* [GIVEN RECORDS]:

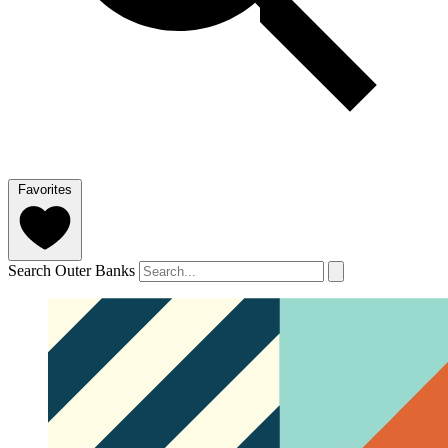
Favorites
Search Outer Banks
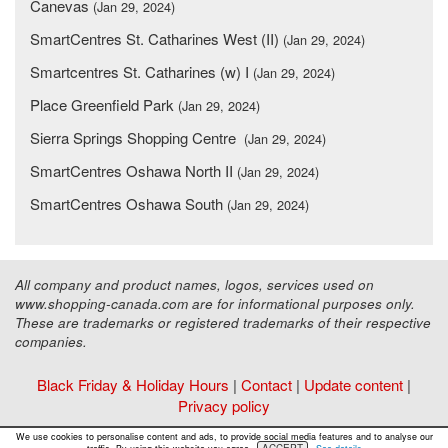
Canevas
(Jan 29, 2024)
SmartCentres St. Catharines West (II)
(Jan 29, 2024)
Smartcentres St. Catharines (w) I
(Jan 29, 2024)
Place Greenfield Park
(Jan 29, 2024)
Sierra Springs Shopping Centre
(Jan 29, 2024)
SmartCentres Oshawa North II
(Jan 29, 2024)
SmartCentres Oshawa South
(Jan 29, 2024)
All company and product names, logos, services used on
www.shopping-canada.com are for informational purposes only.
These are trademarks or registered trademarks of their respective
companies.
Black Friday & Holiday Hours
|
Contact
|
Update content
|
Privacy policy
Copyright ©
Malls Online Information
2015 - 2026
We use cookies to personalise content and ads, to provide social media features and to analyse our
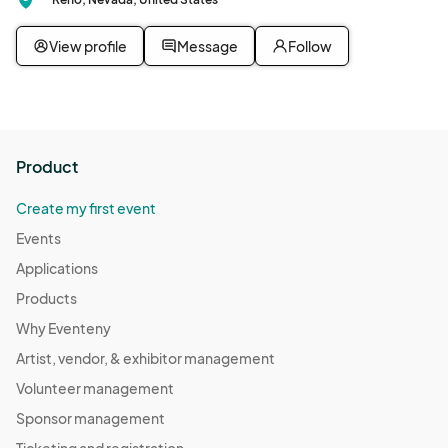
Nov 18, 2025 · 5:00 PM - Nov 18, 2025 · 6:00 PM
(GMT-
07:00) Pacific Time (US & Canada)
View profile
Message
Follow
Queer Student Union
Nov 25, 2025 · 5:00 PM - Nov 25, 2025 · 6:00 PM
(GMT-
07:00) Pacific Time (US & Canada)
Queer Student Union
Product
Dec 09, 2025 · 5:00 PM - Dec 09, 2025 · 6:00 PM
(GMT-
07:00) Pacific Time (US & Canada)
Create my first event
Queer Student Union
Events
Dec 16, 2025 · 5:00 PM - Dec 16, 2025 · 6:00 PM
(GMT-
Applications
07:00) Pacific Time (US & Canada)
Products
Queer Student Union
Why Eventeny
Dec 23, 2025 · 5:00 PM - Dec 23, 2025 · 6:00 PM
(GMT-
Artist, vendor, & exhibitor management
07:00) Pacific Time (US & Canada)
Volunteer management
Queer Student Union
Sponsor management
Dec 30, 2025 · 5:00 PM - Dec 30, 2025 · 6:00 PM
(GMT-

* [TASK STATEMENT]:
Find and copy each line of the material that has the word "management" in it, matching its case.

* [RESULT OF THE TASK]:
Artist, vendor, & exhibitor management
Volunteer management
Sponsor management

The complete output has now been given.